YOUR INSTRUCTIONS: Find the line that contains "Document page, 1241x1754 pixels." in the entries below. Output it and each later line exactly, and nothing else.

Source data
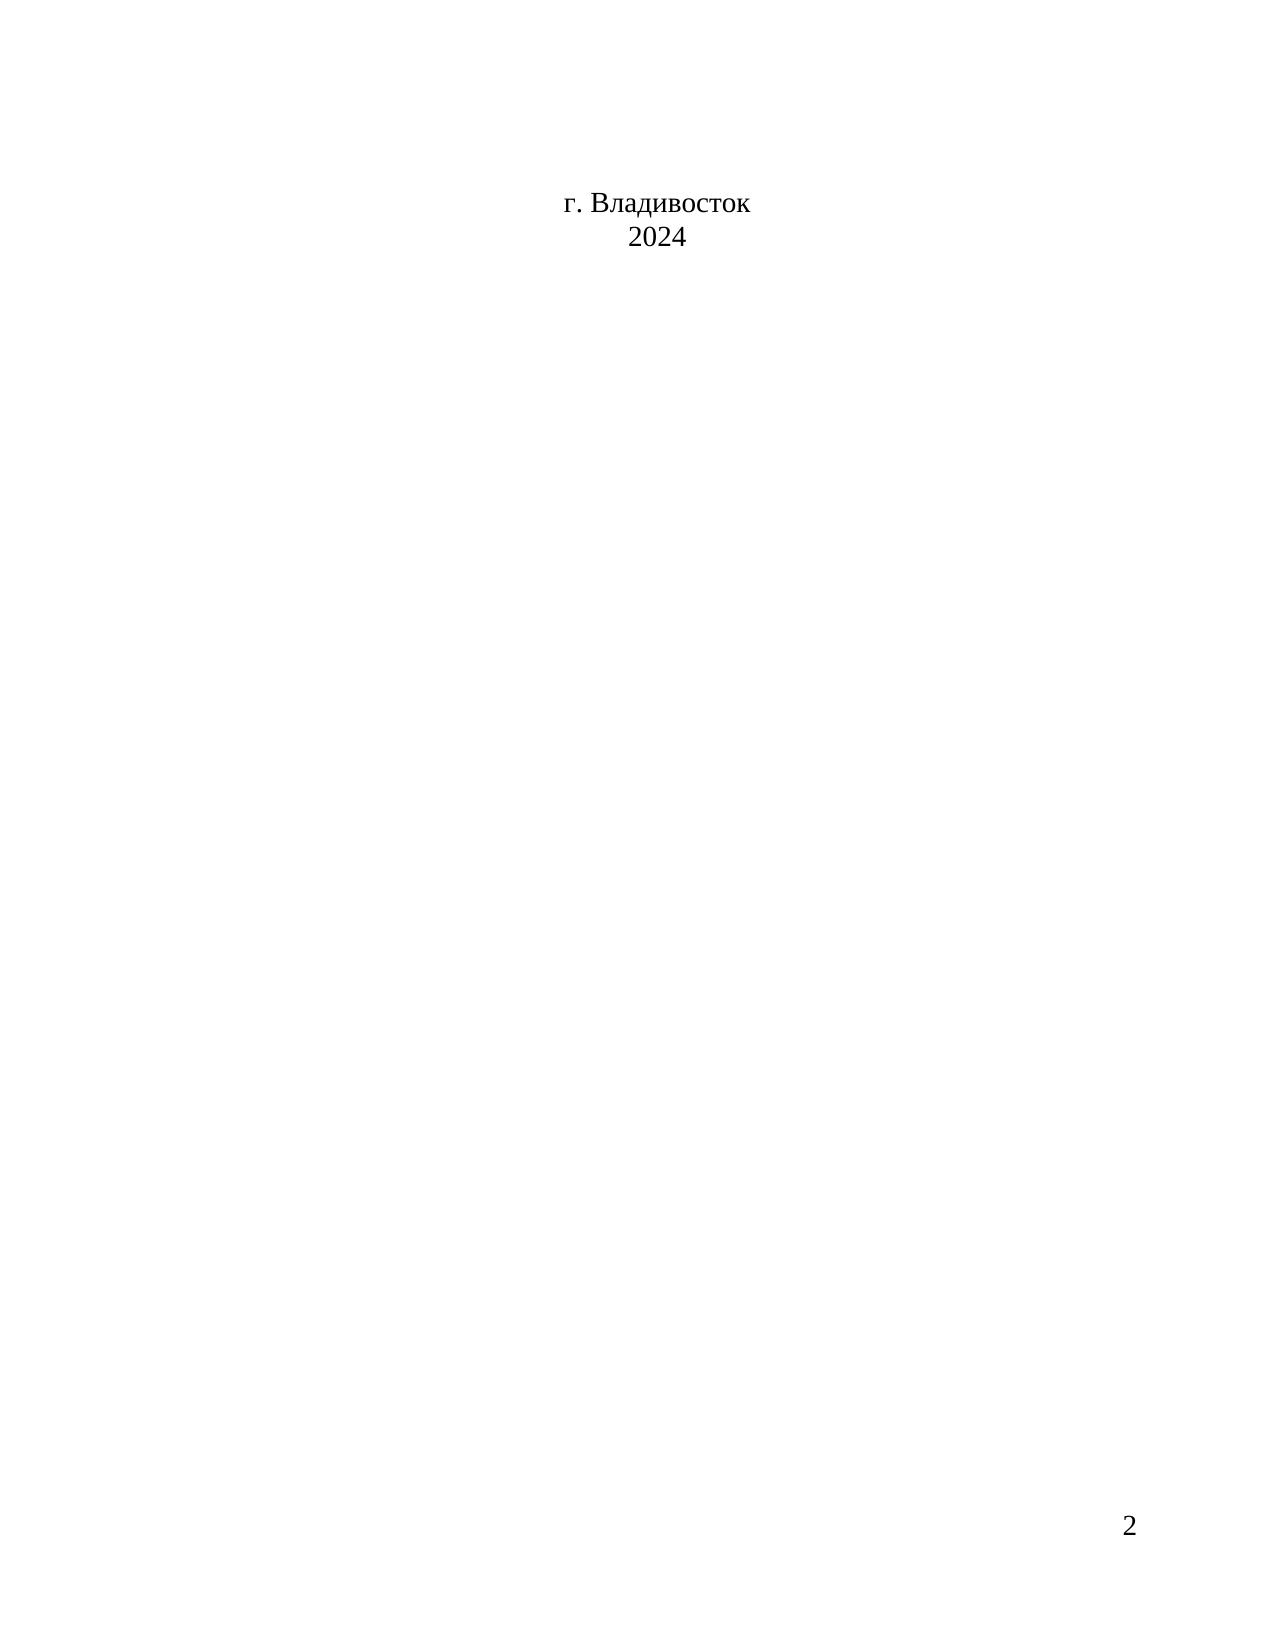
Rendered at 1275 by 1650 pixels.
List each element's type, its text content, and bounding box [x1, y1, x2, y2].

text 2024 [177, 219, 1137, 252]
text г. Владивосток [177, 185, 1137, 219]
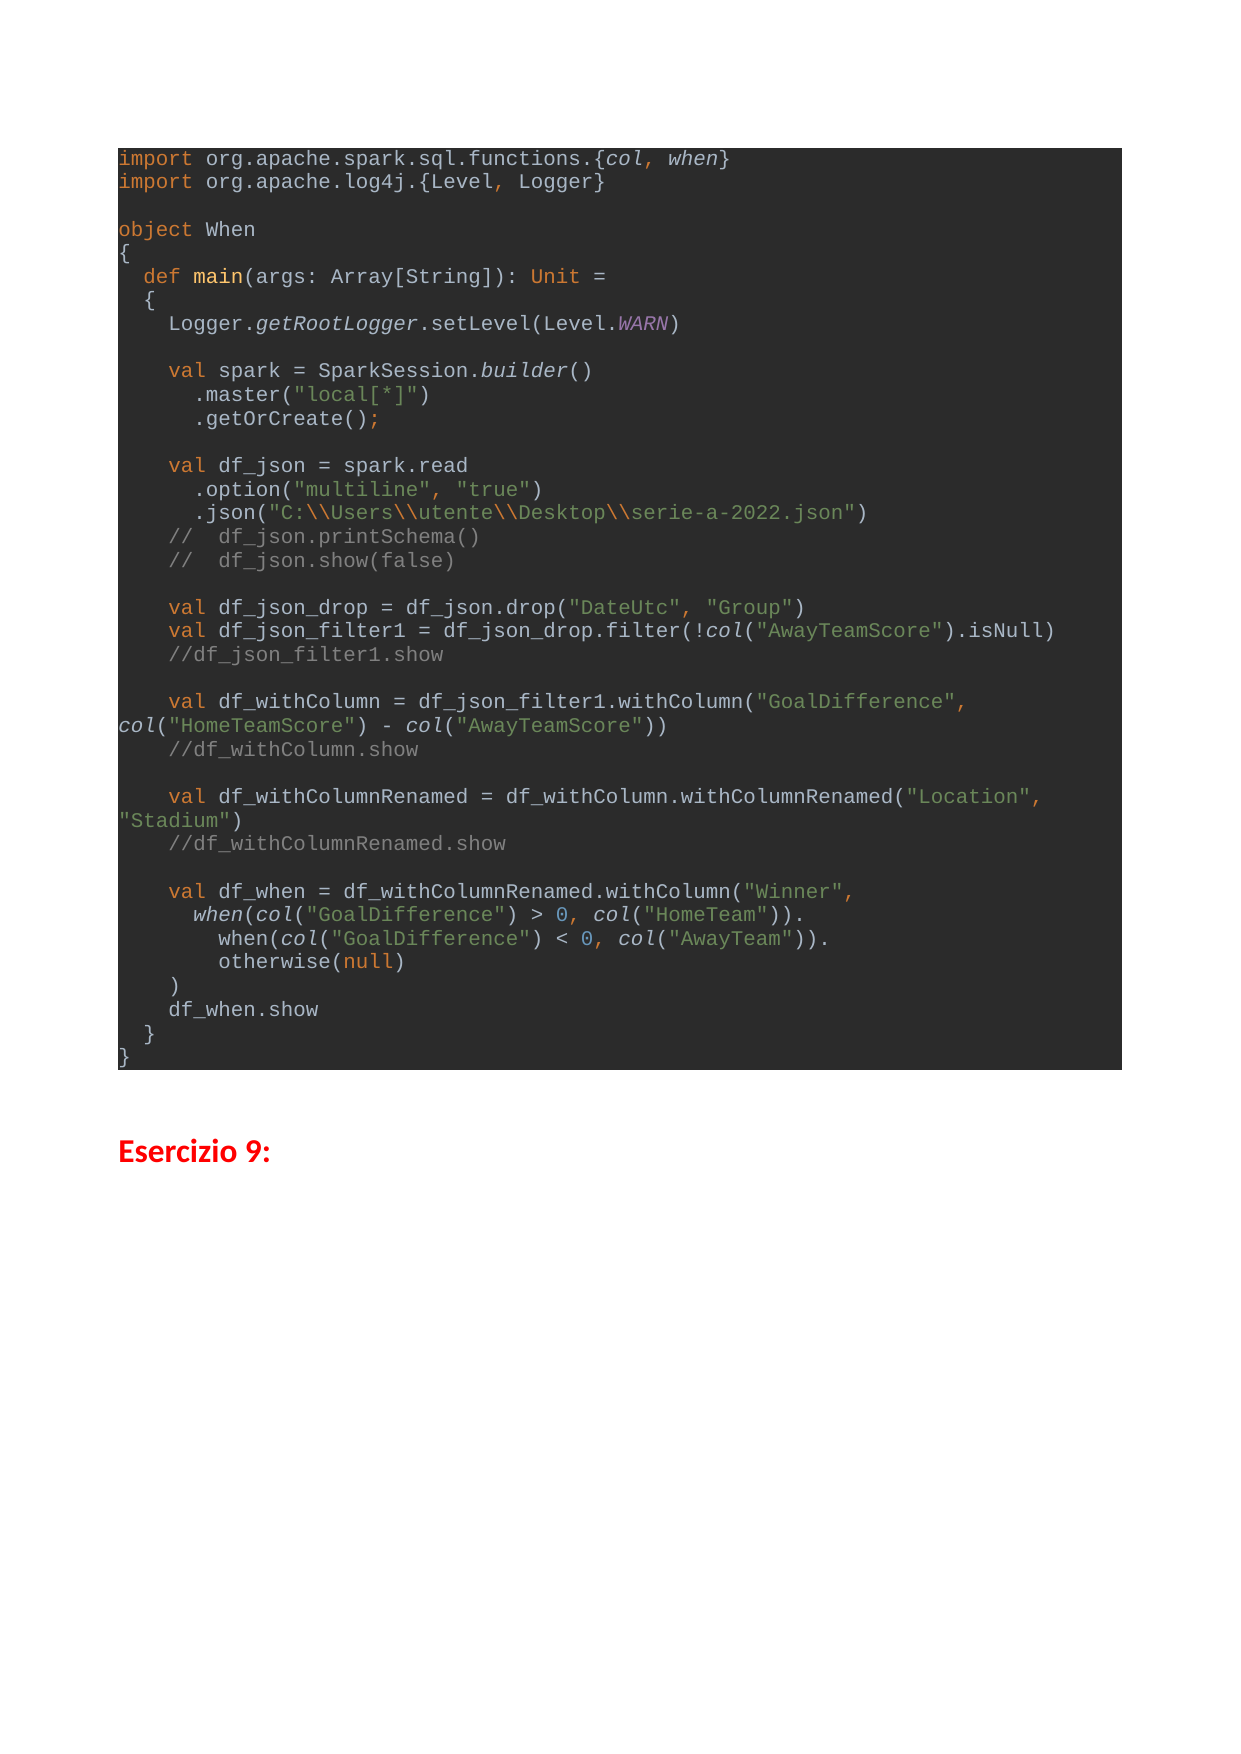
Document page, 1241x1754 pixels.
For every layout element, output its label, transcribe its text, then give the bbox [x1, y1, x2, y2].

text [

SOLUTION TO THIS TASK:
Document page, 1241x1754 pixels.
For every layout element, output its label, transcribe its text, then give the bbox [x1, y1, x2, y2].

text [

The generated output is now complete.